The Kobayashi Maru: A technique in which a character is brought right to the edge of death, or some horrible outcome, but is spared by the revelation that, unbeknownst to the audience, the preceding events were part of a dream, or simulation.
MacGuffin: ”...a plot device that motivates the characters and advances the story, but has little other relevance to the story. The element that distinguishes a MacGuffin from other types of plot devices is that it is not important what object the MacGuffin specifically is… Its importance will generally be accepted completely by the story’s characters, with minimal explanation. From the audience’s perspective, the MacGuffin is not the point of the story.”
Mary Sue: A character who appears in the story as an absurdly idealized stand-in for the author. “Characters most commonly labeled “Mary Sues” are often characterized by their unusual and dramatic traits and experiences, their similarity to their author or their author’s ideal person and especially their extreme superiority in comparison to other characters.”
The Minnesota Fats: A stock character who happens to be better than the main character at exactly the thing at which the main character excels.
Peripeteia: “a reversal of circumstances, or turning point… A character who becomes rich and famous from poverty and obscurity has undergone peripeteia, even if his character remains the same.”
Plot Coupon: “an object whose possession or use is necessary in order to resolve the conflict upon which the plot hangs, when this necessity clearly springs from the arbitrary decision of the author to make it so necessary. (The name is derived from a joke: when the characters have collected enough plot coupons, they can trade them in for the denouement.)... Structurally, plot coupons can be viewed as the component parts of a divided and dispersed MacGuffin.” See also: Plot Voucher
Plot Dump: Long exposition, usually at the beginning of a work, “by which critical elements of the plot, often involving the back-story, are not depicted directly but are instead elaborated in dialogue by one of the characters or by a narrator.” For example, the scrolling text at the beginning of Star Wars. A (sometimes) necessary evil, considered lazy by some.

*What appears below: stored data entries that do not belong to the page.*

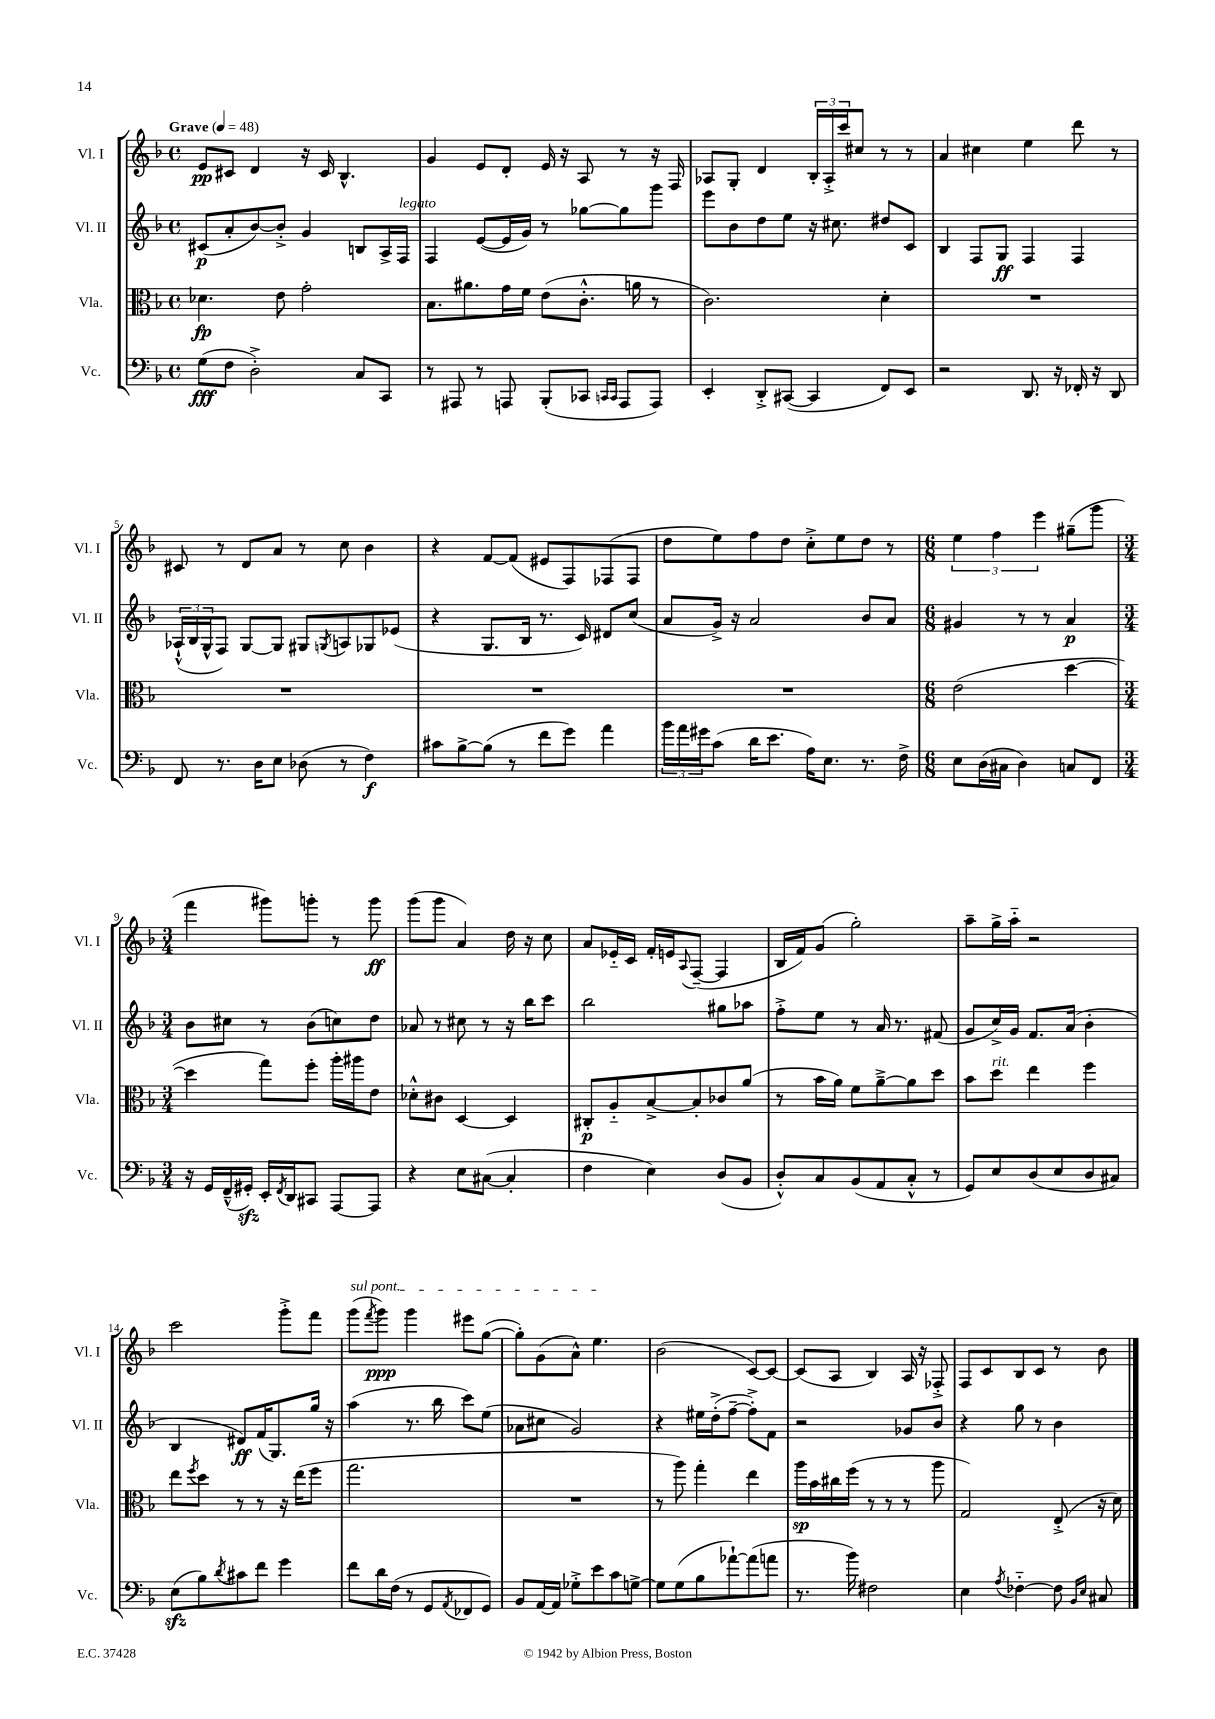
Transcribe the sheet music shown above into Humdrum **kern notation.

**kern	**kern	**kern	**kern
*staff4	*staff3	*staff2	*staff1
*clefF4	*clefC3	*clefG2	*clefG2
*k[b-]	*k[b-]	*k[b-]	*k[b-]
*M4/4	*M4/4	*M4/4	*M4/4
*met(c)	*met(c)	*met(c)	*met(c)
*MM48	*MM48	*MM48	*MM48
(8G	4.d-	(8c#	8e
8F	.	8a'	8c#
2D'^)	.	[8b-)	4d
.	8e	8b-'^]	.
.	2g'	4g	16r
.	.	.	16c#
.	.	.	4.B-^^
8C	.	8B	.
8CC	.	16A^	.
.	.	16F	.
=	=	=	=
8r	8.B-	4F	4g
8AAA#	.	.	.
.	8.a#	.	.
8r	.	([8e	8e
8AAA	16g	16e]	8d'
.	16f	16g)	.
(8BBB-'	(8e	8r	16e
.	.	.	16r
8CC-	8.c'^^	[8gg-	8A
16qqCC	.	.	.
16qqCC	.	.	.
8AAA	.	8gg-]	8r
.	16a	.	.
8AAA)	8r	8ggg	16r
.	.	.	16F
=	=	=	=
4EE'	2.c)	8eee	8A-
.	.	8b-	8G'
8DD'^	.	8dd	4d
([8CC#	.	8ee	.
4CC#]	.	16r	24B-'
.	.	.	24A-'^
.	.	8.cc#	.
.	.	.	24ccc
.	.	.	8cc#
8FF)	4d'	8dd#	8r
8EE	.	8c	8r
=	=	=	=
2r	1r	4B-	4a
.	.	8F	4cc#
.	.	8G	.
8.DD	.	4F	4ee
16r	.	.	.
16FF-'	.	4F	8ddd
16r	.	.	.
8DD	.	.	8r
=	=	=	=
8FF	1r	(24A-`^^	8c#
.	.	24B-	.
.	.	24G^^	.
8.r	.	8F)	8r
.	.	[8G	8d
16D	.	.	.
8E	.	8G]	8a
(8D-	.	8G#	8r
.	.	8qG	.
8r	.	8A	8cc
4F)	.	8G-	4b-
.	.	(8e-	.
=	=	=	=
8c#	1r	4r	4r
[8B-^	.	.	.
(8B-]	.	8.G	[8f
8r	.	.	(8f]
.	.	16B-	.
8f	.	8.r	8e#
8g)	.	.	8F)
.	.	16c)	.
4a	.	8d#	(8F-
.	.	(8cc	8F-
=	=	=	=
24b-	1r	8a	8dd
24a	.	.	.
24g#	.	.	.
(8c	.	16g^)	8ee)
.	.	16r	.
16d	.	2a	8ff
8.e	.	.	.
.	.	.	8dd
16A)	.	.	8cc'^
8.E	.	.	.
.	.	.	8ee
8.r	.	8b-	8dd
.	.	8a	8r
16F^	.	.	.
=	=	=	=
*M6/8	*M6/8	*M6/8	*M6/8
8E	(2e	4g#	6ee
(16D	.	.	.
.	.	.	6ff
16C#	.	.	.
4D)	.	8r	.
.	.	.	6eee
.	.	8r	.
8C	[4dd	4a	(8gg#~
8FF	.	.	8ggg
=	=	=	=
*M3/4	*M3/4	*M3/4	*M3/4
16r	4dd]	8b-	4fff
16GG	.	.	.
(16FF~^^	.	8cc#	.
16GG#')	.	.	.
16EE'	8gg)	8r	8ggg#)
8qFF	.	.	.
16DD	.	.	.
8CC#	8ff'	(8b-	8ggg'
[8AAA	16aa'	8cc)	8r
.	16aa#	.	.
8AAA]	8e	8dd	8ggg
=	=	=	=
4r	8d-'^^	8a-	(8ggg
.	8c#	8r	8ggg
8E	[4D	8cc#	4a)
([8C#	.	8r	.
4C#']	4D]	16r	16dd
.	.	16bb-	16r
.	.	8ccc	8cc
=	=	=	=
4F	8C#'	2bb-	8a
.	8A'~	.	16e-'~
.	.	.	16c
4E)	[8B-^	.	16f'
.	.	.	16e
.	.	.	8qqA
.	8B-']	.	([8F~
(8D	8c-	8gg#	4F]
8BB-	(8a	8aa-	.
=	=	=	=
8D'^^)	8r	8ff'^	16B-
.	.	.	16f)
8C	16b-	8ee	(8g
.	16a)	.	.
(8BB-	8f	8r	2gg')
8AA	[8a~^	16a	.
.	.	8.r	.
8C'^^	8a]	.	.
8r	8dd	(8f#	.
=	=	=	=
8GG)	8b-	8g	8aa~
8E	8dd	16cc^)	16gg^
.	.	16g	16aa'~
(8D	4ee	8.f	2r
8E	.	.	.
.	.	(16a	.
8D	4ff	4b-'	.
8C#)	.	.	.
=	=	=	=
(8E	8ee	4B-	2ccc
.	8qff	.	.
8B-)	8dd	.	.
8qd	.	.	.
8c#	8r	8d#)	.
8f	8r	(16f	.
.	.	8.G)	.
4g	16r	.	8ggg'^
.	(16ee	.	.
.	8ff	16gg	8fff
.	.	16r	.
=	=	=	=
8f	2.gg	(4aa	(8ggg
.	.	.	8qfff
16d	.	.	8ggg)
(16F	.	.	.
8r	.	8.r	4ggg
8GG	.	.	.
.	.	16bb-	.
8qAA	.	.	.
8FF-	.	8ccc)	8eee#
8GG)	.	(8ee	([8gg
=	=	=	=
8BB-	2.r	8a-	8gg'])
[16AA	.	8cc#	(8g
16AA]	.	.	.
8G-'^	.	2g)	8a^^)
8e	.	.	4.ee
8c	.	.	.
[8G^	.	.	.
=	=	=	=
8G]	8r	4r	(2b-
(8G	8aa)	.	.
8B-	4gg'	16ee#	.
.	.	(16dd'^	.
[8a-`)	.	[8ff~	.
(8a-]	4ee	8ff'^])	[8c)
8a	.	8f	8c_
=	=	=	=
8.r	16aa	2r	(8c]
.	16b-	.	.
.	16cc#	.	8A
16b-)	(16ff	.	.
2F#	8r	.	4B-)
.	8r	.	.
.	8r	8g-	16A
.	.	.	16r
.	8aa	8b-	8F-'^
=	=	=	=
4E	2G)	4r	8F
.	.	.	8c
8qA	.	.	.
[4F-'~	.	8gg	8B-
.	.	8r	8c
8F-]	(8E'^	4b-	8r
16qqBB-	.	.	.
16qqE	.	.	.
8C#	16r	.	8b-
.	16d)	.	.
==	==	==	==
*-	*-	*-	*-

Plot Voucher: “one of those useful items that is presented to the hero at the start of his adventure with a purpose totally unspecified, that turns out at an arbitrary point later in the story to be exactly what’s needed to get him out of a sticky and otherwise unresolvable situation.” See also: Plot Coupon
The Rashomon Effect: “The Rashomon effect is the effect of the subjectivity of perception on recollection, by which observers of an event are able to produce substantially different but equally plausible accounts of it. It is named for Akira Kurosawa’s film Rashomon, in which a crime witnessed by four individuals is described in four mutually contradictory ways.”
Red Herring: “a plot device intended to distract the reader from a more important event in the plot, usually a twist ending… The phrase may have originated from the practice of saving a hunted fox by dragging a red herring across its trail to cause the pursuing hounds to lose the true scent and follow the false trail of herring odour instead.” See also
Stormtrooper Effect: a recurring phenomenon in fiction “where minor characters… are unrealistically ineffective in combat against more important characters.” See also Character Shield
Unexposed Contents: A device in which ”[a] container is shown by the author/director, but the contents are intentionally never revealed. Alternatively, an important door may be shown but never opened.” Differs from a MacGuffin or a Red Herring in that “the contents may be important to the characters, the plot and possibly the audience, despite the fact that the viewer never finds out.”
Wedge-type character: “minor background characters that survive an entire saga or series without being killed (i.e. having character shields). However, they tend to suffer notoriously from little to no character development.”